We've waterproofed and installed 33 windows and sliding doors. The oh-so-clever Jason constructed a davit to hoist the windows to our upper level, which was no easy feat considering our heaviest window was over 300lbs! Thankfully, we had some help from some kickass neighbors and friends for the heavier windows to help us lift and act as a counter-weight.

"We have stairs!" Jason built a beautiful staircase from Parallam beams, and we've all enjoyed not having to use a ladder to climb to our upper floor.

We've also had plumbers, electricians, and fireplace installers onsite and will share more details about that in our next post.

03 / 25 / 2021

To save as much construction cost as possible, we came into this project planning to take on many of the tasks ourselves. Interior framing, for example, has been in our scope, with exterior framing to be tackled by our contractor. Fortunately, we had some helping hands chip in to expedite interior framing and used the experience as an educational opportunity for fellow architects.

Roofing was to be framed by the contractor, with roofing professionals installing the roofing insulation and single-ply PVC membrane on top. Framers laid down the beautiful wood car decking over our atrium (which is our exposed ceiling) and built the framing for insulation on top of the containers. After a bit of a delay and to get the job done, we took on the additional (contractor-changed) scope to add a second sloped roof above the car decking. But at least now, we can rest assured that the house will no longer rain on us.

02 / 23 / 2021

When people tell you that building your house is stressful, they aren't effing kidding. There has been a lot of profanity, a lot of stress, and many sleepless nights. We could go off the rails bitching about this process, but we'll save that for when it's all over, and we can reflect with clearer minds.
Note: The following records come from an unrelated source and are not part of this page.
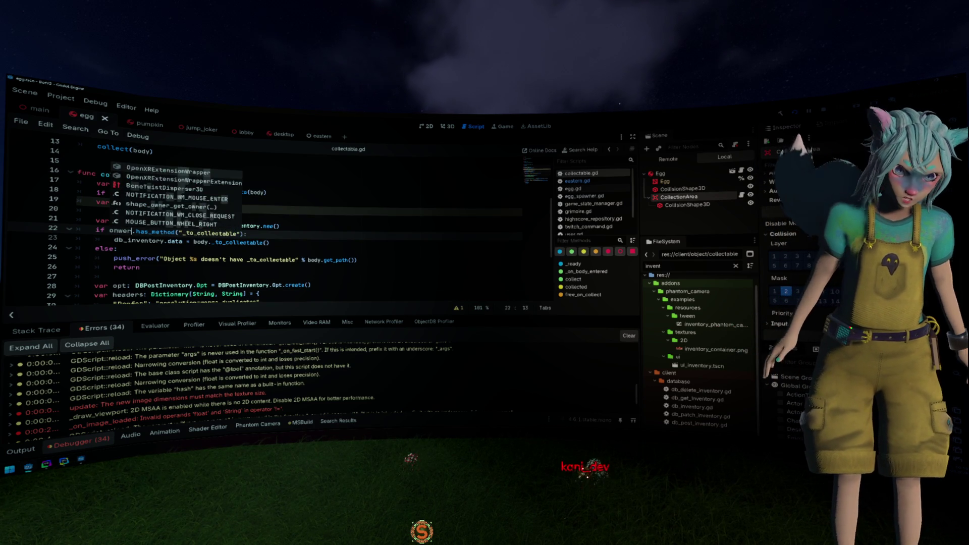
pyautogui.press('Escape')
pyautogui.doubleClick(120, 230)
pyautogui.write('owner')
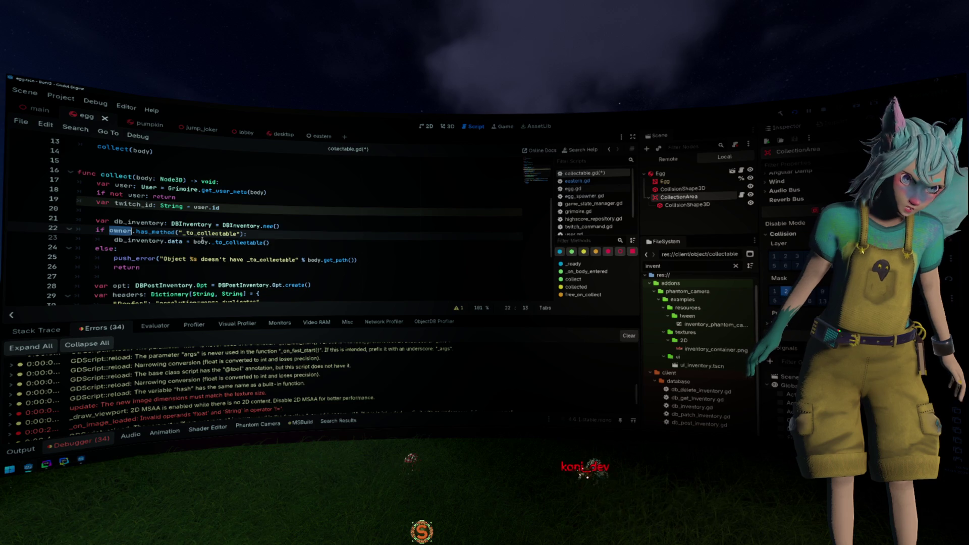
pyautogui.doubleClick(202, 242)
pyautogui.write('owner')
# - Add a line setting db_inventory.owner_twitch_id to twitch_id in the if block
pyautogui.press('Up')
pyautogui.press('Up')
pyautogui.press('Up')
pyautogui.press('End')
We will say that there was very little progress for almost three months, much to our extreme disappointment and dismay. We finally started seeing some momentum again with the much-awaited installation of steel beams in our living room. Regardless of the delay, we are hopeful that we will meet our summer move-in goal, though that means the next couple of months will be hell.

In the meantime, we have a wood-framed garage, our atrium space has steel beams and columns (finally) welded into position, and some wood in-fill framing between the steel structure. We rented a boom forklift (David and Jason got to drive it!) and a manual material lift to install the beams and steel columns. Welders were onsite for a few days to get everything installed.

Next up, we'll have roof/exterior framing and then roof construction, so we can get moving on plumbing, electrical, and windows installation.